Once a producer and pantry confirm a match, the run appears on the Driver Portal. Any verified volunteer can claim it. This is where the platform earns its value: drivers enter the actual measured weight at drop-off, and the system automatically generates a Bill Emerson Act–compliant PDF receipt and emails it to the producer. That verified weight feeds directly into the Corporate Impact Dashboard — a quarterly audit report showing pounds rescued, meals provided, and CO₂ emissions diverted, exportable for corporate social responsibility reporting.

Every step designed to remove friction. Every automation chosen to save time, not replace judgment.

The Dignity Factor

"Some people think we're kind of a garbage disposal, but our volunteers and staff always make sure that we're providing food that we ourselves would eat. We want to make sure that there's dignity involved," says Dawn Bradshaw.

That principle runs through MadFoodLoop's design. The platform doesn't treat surplus food as waste finding its way to people who'll take anything. It treats it as quality food finding its way to neighbors who deserve fresh ingredients — the kind of food that allows someone to cook a real meal, not just survive until tomorrow.

Badger Prairie Needs Network, celebrating 40 years of service to Dane County, put out a recent call for bilingual interpreters, drivers to pick up food at retailers, and administrative support. They're 100% volunteer-run, like many pantries in the network. MadFoodLoop was built for organizations like this — where every hour saved on logistics is an hour that can go toward serving people.

Proudly Local, Sustainably Funded

MadFoodLoop serves only the Madison area. Every producer and pantry is a real, vetted local organization. Food stays in the community it came from. This isn't a national platform with local nodes — it's a Madison solution for Madison.

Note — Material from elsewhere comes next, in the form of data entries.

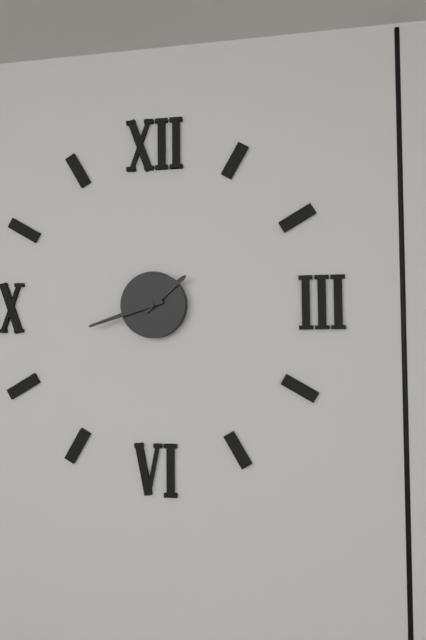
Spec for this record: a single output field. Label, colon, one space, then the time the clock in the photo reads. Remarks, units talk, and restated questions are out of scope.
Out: 1:42
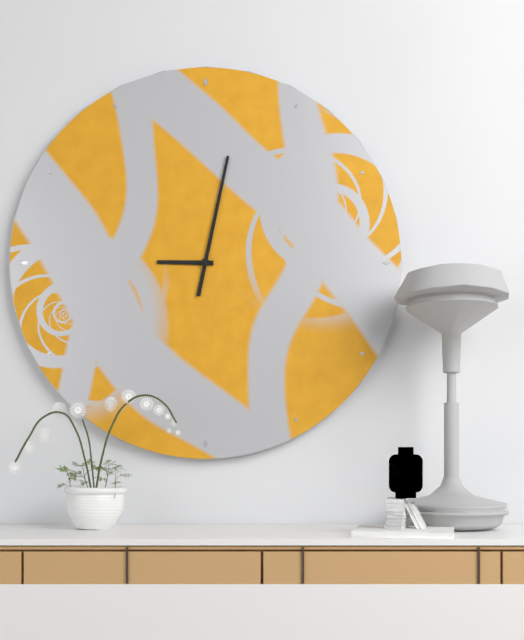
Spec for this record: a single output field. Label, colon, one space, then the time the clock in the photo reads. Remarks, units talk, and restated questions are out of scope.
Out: 9:02
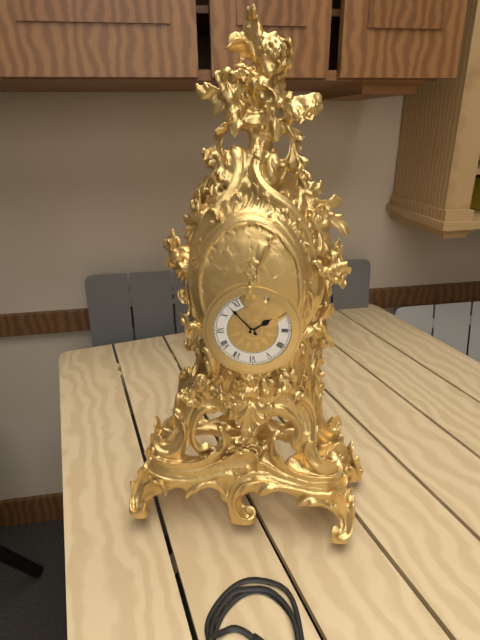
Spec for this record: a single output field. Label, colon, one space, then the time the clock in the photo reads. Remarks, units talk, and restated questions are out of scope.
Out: 1:53
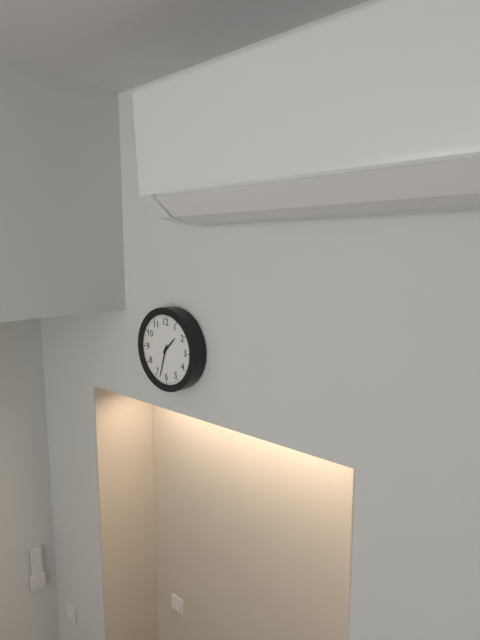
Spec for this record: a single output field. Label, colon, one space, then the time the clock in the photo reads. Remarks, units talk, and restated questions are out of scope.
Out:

The funding model reflects that community commitment. The platform operates through two tiers of support: Madison Hero Sponsors — local businesses who keep the loop running at zero cost to producers and pantries — and Corporate Impact Partners like Exact Sciences and Zendesk, whose employees volunteer as drivers and receive quarterly audit dashboards to verify and report their volunteer time off impact.

This dual-tier model keeps the platform free for the people doing the work while creating genuine value for corporate partners who want measurable, auditable community impact.

Why It Matters Now

The need isn't slowing down. Pantries across Madison report unprecedented demand. Producers continue generating surplus — not because they're wasteful, but because retail and food service naturally create excess. The climate cost of sending edible food to landfills grows clearer every year.

MadFoodLoop doesn't solve food insecurity. It solves the logistics problem that keeps good food from reaching people who need it. It removes the friction between a baker with day-old bread and a pantry that could use it. It gives volunteers a simple way to drive that connection. It provides producers with donation receipts and impact data without adding administrative burden.

It closes the loop.

Because somewhere in Madison right now, someone is boxing up food that won't sell. Someone else is deciding what their family will eat tonight based on what the pantry has available. And between them sits a solvable problem — not a hypothetical one, but one built from decades of watching food move through this city.

Scott Perkins built the bridge. The community is starting to walk across it.